Run from src/analyse/: python analyse_results.py. Remember to set the right configuration file.
directory: working_folder/ana_res/, working_folder/plots_res/
- Kernel selection with BO, run src/compare_BO/KernelSelectionBO.py. Remember to set the right configuration file. Pre-trained results will be used to save time.
- Compare with VBKS, make sure plot_rmse() is done. Run src/compare_BO/plot_comparison.py. The plotted figure will be saved in full data working folder.
train_one_kernel.py -> train_multiple_kernels.py -> training_wrap_input.py->(run_big_data.py, run_subsets_reuse_true.py, run_small_kern_set_prob.py)

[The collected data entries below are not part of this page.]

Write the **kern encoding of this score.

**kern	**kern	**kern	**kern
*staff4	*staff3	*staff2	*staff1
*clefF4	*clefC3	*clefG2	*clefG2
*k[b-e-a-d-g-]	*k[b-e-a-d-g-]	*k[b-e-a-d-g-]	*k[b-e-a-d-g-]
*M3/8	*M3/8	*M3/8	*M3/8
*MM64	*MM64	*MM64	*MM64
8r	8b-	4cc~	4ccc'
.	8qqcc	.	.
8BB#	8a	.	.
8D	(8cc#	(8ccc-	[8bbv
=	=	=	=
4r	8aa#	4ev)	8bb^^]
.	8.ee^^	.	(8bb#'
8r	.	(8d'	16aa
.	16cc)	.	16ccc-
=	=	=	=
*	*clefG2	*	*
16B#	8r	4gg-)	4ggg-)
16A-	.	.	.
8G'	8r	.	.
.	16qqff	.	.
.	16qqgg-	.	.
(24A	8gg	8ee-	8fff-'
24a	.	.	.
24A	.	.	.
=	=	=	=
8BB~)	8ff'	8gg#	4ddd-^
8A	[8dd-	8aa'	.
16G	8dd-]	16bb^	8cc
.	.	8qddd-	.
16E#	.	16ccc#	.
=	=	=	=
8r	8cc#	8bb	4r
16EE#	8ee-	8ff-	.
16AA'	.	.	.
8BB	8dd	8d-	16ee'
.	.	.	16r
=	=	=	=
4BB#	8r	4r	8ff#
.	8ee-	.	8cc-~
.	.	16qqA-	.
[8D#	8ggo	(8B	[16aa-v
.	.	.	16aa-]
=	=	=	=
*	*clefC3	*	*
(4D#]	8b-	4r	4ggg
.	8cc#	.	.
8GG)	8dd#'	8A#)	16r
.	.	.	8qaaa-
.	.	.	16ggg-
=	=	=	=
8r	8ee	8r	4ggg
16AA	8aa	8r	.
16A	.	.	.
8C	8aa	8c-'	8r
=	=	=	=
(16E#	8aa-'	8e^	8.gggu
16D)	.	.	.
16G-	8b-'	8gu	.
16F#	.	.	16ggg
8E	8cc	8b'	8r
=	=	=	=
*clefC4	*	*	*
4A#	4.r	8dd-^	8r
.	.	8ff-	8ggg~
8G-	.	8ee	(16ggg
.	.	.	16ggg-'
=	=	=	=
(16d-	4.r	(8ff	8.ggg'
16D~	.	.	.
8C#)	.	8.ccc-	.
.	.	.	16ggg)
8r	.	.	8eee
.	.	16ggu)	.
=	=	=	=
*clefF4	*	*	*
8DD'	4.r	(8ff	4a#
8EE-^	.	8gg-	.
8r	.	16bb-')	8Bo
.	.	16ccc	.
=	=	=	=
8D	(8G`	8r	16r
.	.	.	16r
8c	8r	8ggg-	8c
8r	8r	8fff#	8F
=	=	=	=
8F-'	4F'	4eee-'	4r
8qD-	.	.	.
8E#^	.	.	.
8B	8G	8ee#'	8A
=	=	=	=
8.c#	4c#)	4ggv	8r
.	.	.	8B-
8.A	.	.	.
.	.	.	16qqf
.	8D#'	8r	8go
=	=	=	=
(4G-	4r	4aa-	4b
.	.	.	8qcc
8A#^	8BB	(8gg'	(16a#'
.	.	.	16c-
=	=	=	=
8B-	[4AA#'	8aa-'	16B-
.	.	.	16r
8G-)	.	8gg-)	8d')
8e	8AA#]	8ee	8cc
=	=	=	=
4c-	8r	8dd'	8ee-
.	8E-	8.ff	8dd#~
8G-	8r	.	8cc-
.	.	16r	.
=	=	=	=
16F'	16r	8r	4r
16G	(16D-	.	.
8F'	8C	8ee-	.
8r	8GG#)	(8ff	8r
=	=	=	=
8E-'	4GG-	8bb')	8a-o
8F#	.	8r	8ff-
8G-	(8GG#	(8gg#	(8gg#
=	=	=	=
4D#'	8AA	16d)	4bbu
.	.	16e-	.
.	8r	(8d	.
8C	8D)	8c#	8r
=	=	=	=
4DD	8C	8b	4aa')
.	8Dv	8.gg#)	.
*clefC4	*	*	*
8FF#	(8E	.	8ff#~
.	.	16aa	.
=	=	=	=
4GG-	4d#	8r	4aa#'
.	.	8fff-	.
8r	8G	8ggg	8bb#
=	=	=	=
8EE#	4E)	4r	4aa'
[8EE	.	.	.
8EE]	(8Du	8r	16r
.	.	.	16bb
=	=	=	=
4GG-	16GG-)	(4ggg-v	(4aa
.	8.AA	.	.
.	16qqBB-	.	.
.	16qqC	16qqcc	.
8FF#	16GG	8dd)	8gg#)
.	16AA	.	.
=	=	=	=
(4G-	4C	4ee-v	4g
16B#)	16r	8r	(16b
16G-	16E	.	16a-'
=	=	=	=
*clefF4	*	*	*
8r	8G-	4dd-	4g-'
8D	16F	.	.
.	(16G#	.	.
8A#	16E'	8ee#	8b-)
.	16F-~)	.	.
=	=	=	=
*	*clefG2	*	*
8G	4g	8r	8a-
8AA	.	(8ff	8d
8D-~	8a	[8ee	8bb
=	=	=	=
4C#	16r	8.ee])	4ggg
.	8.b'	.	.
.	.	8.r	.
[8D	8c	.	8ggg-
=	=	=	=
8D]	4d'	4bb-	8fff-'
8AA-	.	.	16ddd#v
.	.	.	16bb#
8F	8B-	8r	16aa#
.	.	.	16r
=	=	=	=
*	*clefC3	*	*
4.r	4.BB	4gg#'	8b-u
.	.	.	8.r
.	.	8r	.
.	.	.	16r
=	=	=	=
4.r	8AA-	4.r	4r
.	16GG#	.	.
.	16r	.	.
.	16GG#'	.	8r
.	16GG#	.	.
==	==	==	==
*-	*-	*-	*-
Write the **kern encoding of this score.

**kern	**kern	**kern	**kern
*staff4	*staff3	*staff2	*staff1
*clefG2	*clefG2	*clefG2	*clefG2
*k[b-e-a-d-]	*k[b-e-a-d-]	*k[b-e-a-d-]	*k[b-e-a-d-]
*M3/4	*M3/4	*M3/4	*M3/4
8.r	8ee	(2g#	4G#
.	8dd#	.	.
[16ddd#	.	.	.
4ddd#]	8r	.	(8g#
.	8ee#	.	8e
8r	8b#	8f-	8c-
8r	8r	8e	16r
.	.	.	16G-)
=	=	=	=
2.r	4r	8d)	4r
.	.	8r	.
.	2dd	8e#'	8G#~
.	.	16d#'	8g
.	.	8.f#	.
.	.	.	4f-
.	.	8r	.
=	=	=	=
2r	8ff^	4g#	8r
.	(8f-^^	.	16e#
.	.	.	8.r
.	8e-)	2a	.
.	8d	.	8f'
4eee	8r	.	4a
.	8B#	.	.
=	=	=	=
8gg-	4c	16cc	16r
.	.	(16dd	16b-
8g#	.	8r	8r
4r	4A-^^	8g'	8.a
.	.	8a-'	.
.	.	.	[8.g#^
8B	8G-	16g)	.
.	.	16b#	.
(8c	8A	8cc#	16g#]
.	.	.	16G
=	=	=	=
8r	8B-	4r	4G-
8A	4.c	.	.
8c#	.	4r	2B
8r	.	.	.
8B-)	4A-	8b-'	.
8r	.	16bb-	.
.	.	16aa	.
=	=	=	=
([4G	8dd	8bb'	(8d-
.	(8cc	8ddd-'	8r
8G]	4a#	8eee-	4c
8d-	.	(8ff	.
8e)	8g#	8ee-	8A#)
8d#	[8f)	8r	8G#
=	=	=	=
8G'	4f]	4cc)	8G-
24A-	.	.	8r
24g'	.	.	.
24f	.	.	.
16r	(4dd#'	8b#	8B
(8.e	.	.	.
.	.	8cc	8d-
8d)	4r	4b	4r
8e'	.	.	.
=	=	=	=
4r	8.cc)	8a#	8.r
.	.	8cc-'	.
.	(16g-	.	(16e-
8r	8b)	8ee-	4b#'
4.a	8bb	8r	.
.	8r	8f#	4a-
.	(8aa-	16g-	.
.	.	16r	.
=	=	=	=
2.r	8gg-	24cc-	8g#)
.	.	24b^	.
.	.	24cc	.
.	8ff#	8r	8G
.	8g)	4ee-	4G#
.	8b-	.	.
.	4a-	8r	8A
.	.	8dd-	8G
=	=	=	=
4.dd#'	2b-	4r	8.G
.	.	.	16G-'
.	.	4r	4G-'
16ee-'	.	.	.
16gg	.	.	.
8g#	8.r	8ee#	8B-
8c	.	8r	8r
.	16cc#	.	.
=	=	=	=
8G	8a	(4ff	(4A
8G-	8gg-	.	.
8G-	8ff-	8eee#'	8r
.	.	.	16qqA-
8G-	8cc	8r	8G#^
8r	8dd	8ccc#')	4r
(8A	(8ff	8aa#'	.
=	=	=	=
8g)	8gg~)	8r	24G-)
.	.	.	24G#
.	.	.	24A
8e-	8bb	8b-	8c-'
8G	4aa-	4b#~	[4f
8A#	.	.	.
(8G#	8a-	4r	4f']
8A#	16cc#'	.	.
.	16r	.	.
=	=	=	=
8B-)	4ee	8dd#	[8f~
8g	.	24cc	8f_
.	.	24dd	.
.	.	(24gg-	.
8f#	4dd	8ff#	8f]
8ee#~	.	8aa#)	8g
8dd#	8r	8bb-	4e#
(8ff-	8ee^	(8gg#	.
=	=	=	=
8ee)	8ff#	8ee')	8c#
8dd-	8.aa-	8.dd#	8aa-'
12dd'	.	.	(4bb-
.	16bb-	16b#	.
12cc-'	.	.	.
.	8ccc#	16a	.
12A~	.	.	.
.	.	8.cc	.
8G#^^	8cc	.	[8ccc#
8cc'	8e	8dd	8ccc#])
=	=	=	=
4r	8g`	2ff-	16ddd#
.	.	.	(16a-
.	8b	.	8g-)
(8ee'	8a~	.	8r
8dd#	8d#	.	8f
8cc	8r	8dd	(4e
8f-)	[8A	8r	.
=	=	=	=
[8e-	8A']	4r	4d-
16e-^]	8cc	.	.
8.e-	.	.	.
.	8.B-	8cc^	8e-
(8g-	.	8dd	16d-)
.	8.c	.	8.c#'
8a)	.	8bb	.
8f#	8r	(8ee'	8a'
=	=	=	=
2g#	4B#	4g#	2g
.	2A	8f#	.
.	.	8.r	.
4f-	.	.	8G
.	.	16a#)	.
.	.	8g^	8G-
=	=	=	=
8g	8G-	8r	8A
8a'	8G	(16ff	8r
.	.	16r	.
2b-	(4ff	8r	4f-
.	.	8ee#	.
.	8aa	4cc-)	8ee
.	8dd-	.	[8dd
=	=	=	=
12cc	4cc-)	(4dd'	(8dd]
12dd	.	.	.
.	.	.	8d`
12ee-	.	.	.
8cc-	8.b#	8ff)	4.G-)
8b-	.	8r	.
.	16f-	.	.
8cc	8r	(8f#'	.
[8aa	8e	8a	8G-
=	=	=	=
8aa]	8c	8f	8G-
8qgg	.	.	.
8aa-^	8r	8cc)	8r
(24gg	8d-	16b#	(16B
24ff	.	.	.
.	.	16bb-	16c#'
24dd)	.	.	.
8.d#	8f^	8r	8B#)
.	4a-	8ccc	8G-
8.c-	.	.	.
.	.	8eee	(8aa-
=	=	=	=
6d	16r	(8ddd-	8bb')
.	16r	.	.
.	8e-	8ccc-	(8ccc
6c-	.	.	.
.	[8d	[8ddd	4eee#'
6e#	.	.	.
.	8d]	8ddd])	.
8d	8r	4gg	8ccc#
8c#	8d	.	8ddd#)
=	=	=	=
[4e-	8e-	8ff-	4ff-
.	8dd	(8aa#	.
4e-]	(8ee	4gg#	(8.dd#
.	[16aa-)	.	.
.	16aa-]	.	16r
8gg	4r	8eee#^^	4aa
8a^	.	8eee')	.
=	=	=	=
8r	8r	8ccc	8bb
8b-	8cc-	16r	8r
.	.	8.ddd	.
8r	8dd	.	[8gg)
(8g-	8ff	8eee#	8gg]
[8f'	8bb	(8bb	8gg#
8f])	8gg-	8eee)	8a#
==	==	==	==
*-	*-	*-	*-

- run_big_data.py: train with full data for multiple kernels
- run_subsets_reuse_true.py: increase subset size, reuse hypers, save results for different kernels separately reuse_batch_sizes = np.zeros() means do not reuse parameters (but the result is not good)
- run_small_kern_set_prob.py: a small kernel set, increase subset size, save all results for different kernels in one file, compute probability p(k)
- kern_set_prob.py, gather trained results from run_subsets_reuse_true, compute p(k), calls compute_prob_use_r.py
- BMA.py, compute BMA rmse
- plot_rmse.py, plot and record rmse of best kernel and BMA rmse, and time the results will be used to compare with BO
- show_pk.py, plot p(k)
- iter_prob.py, use all the data, compute p(k) in the middle of training
!!! Don't run multiple compute_prob_use_r.py in parallel... filename.txt will be changed.